Pada banyak film India, baik yang populer maupun arthouse, perempuan selalu ada tetapi jarang benar-benar hadir. Mereka disorot, dinarasikan, dirayakan, tetapi hampir selalu melalui kaca mata laki-laki. Payal Kapadia membalikkan itu semua. Ia tidak sekadar membuat film tentang perempuan, tetapi membuat film dari dalam tubuh perempuan: tubuh yang lelah, tubuh yang bekerja keras, tubuh yang penuh rindu, dan tubuh yang berisi mimpi.

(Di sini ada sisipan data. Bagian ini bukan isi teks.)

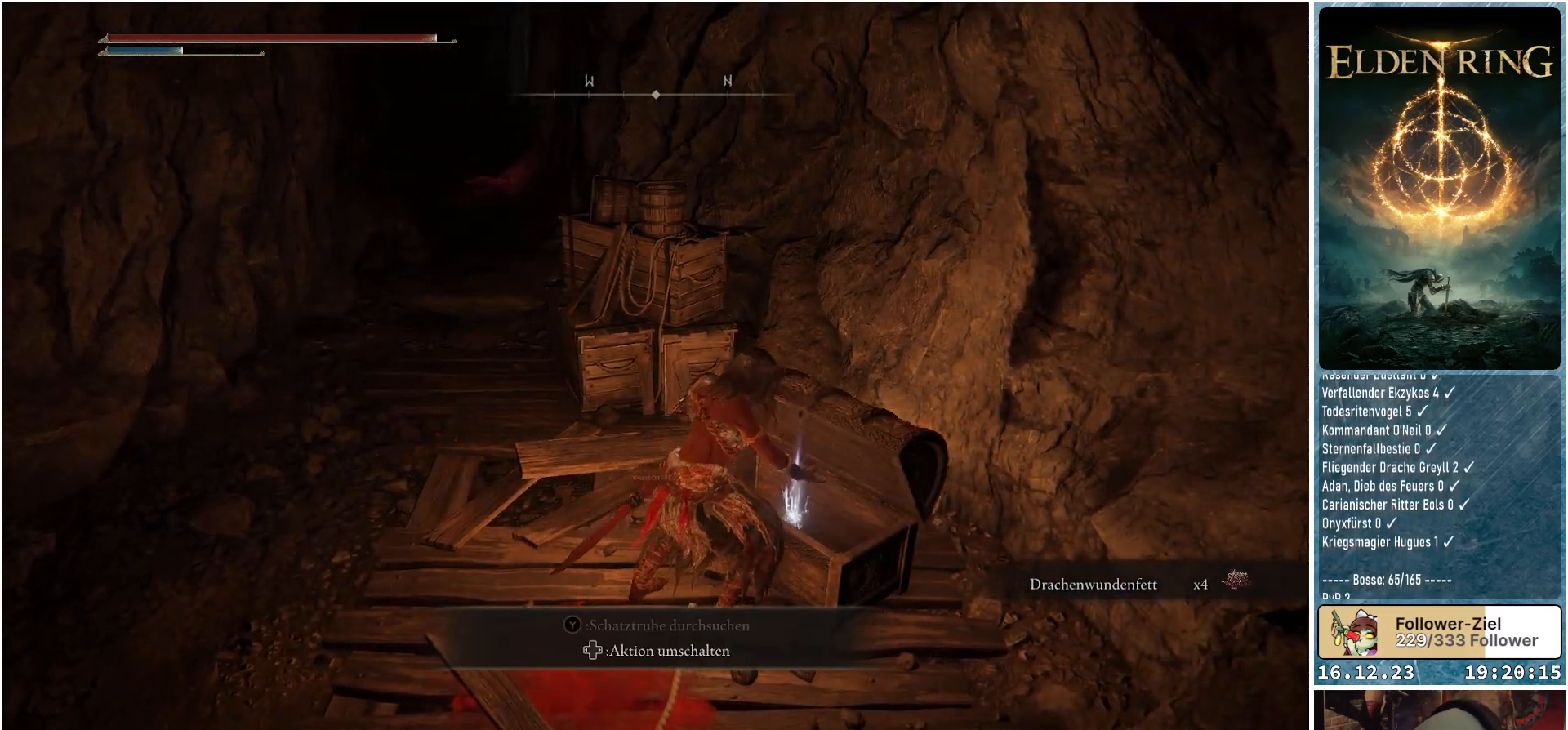
{"buttons": [], "left_stick": "center", "right_stick": "center", "events": []}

Prabha (Kani Kusruti) dan Anu (Divya Prabha), dua tokoh utama dalam film ini, bukan perempuan heroik. Mereka bukan perempuan yang “berjuang” seperti yang dipotret oleh sinetron, iklan, atau film-film feminis buatan sutradara laki-laki. Mereka hanyalah perawat dari Kerala yang tinggal di sebuah kamar sempit di Mumbai, bekerja, pulang, lalu mengulang hidup yang sama. Tapi justru dalam banalitas itu, kita menyaksikan perlawanan yang lebih radikal—perlawanan untuk tetap menjadi manusia di tengah sistem yang mengubah segalanya menjadi angka, jadwal, dan target.

Satu adegan dalam film All We Imagine as Light (Payal Kapadia, 2024)
Mumbai dalam film ini bukan kota impian seperti dalam Bollywood, tapi juga bukan neraka. Ia adalah ruang yang asing dan dingin, tempat relasi manusia retak pelan-pelan. Kota besar itu tak punya ruang untuk keintiman, kecuali ketika waktu dicuri dari dalam dapur yang sempit, di jembatan penyeberangan, di dalam bus, di dalam kereta, atau di pantai terpencil tempat waktu bisa dipeluk tanpa menuntut apapun. Melalui All We Imagine as Light (2024), Payal Kapadia mengkritik Mumbai sebagai ruang eksklusi, bahwa urbanisasi neoliberal telah menggusur keintiman dan menjadikan kota sebagai ladang eksklusi gender dan kelas.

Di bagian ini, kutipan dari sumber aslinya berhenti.